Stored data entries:
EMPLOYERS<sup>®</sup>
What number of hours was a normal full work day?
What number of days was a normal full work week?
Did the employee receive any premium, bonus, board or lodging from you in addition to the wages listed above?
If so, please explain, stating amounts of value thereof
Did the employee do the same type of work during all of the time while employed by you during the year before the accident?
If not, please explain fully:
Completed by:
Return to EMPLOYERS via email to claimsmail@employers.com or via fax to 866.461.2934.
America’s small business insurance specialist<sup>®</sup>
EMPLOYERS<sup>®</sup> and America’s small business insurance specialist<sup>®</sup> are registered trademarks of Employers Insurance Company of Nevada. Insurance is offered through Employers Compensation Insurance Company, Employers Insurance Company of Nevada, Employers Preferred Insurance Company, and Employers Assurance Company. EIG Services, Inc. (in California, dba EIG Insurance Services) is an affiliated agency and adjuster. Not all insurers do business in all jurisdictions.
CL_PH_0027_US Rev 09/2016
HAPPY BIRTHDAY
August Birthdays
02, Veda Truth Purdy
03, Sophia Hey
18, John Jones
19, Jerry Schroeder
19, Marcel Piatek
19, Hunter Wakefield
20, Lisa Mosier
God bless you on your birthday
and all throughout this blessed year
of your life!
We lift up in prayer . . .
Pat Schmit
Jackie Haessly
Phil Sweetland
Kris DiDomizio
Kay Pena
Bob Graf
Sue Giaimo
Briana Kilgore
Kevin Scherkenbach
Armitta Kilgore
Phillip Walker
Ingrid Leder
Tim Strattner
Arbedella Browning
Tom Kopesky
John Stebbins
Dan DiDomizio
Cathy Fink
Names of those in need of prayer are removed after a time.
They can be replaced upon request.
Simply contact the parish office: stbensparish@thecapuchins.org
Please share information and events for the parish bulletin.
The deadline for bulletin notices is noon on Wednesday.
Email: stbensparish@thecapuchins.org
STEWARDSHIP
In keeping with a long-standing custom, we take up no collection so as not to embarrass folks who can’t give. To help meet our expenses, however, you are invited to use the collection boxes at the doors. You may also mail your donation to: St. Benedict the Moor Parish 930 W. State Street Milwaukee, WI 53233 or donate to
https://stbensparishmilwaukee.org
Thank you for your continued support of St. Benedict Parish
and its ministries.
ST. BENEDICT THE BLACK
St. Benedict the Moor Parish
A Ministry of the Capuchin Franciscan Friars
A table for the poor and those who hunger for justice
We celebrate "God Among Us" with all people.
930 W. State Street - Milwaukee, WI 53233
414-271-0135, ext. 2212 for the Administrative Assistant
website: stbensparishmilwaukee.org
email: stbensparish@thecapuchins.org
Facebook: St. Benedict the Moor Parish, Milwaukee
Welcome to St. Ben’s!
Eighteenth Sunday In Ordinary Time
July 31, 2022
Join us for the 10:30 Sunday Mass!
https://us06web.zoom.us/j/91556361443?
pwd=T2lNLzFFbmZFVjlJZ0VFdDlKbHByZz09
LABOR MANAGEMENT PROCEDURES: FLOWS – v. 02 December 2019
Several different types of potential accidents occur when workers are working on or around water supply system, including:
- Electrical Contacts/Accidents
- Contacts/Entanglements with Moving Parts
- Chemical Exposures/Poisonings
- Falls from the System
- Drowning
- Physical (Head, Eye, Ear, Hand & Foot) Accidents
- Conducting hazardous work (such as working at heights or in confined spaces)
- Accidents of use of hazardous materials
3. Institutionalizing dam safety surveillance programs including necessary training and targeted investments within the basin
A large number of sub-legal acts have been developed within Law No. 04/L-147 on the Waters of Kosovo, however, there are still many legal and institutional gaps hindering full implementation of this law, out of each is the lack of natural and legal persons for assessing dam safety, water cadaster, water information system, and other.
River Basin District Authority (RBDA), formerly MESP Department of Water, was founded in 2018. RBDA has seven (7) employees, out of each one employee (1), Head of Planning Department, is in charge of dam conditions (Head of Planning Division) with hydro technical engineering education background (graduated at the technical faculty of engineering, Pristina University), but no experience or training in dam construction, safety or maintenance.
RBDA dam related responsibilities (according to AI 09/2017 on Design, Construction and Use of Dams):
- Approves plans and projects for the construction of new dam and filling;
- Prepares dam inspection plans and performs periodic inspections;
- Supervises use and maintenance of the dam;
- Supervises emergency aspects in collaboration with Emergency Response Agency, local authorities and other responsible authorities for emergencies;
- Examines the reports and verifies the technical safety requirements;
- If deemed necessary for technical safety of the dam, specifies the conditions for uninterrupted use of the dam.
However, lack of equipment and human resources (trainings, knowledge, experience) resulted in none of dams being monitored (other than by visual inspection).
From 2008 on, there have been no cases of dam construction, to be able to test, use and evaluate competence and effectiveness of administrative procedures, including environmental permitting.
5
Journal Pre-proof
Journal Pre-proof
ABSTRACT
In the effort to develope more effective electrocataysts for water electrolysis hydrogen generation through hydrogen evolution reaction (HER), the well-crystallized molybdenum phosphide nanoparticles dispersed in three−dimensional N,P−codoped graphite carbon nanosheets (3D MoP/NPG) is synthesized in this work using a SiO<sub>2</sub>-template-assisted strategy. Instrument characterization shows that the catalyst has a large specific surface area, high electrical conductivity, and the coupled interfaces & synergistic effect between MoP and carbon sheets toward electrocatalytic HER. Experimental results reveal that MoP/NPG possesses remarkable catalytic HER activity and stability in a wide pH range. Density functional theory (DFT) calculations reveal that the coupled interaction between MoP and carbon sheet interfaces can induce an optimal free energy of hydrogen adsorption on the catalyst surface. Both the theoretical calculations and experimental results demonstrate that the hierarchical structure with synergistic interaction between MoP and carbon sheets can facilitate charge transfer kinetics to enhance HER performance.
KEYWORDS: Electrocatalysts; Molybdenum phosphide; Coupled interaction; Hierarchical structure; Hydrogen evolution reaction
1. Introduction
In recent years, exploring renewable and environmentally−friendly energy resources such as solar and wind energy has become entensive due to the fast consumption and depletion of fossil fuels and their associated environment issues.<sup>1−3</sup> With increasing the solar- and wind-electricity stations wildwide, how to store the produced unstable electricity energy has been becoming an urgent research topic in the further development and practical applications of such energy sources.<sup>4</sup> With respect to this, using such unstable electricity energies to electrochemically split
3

The problem:
Check each line of the entries above, and show every one holding the word "Supervises".

Exercise solution:
- Supervises use and maintenance of the dam;
- Supervises emergency aspects in collaboration with Emergency Response Agency, local authorities and other responsible authorities for emergencies;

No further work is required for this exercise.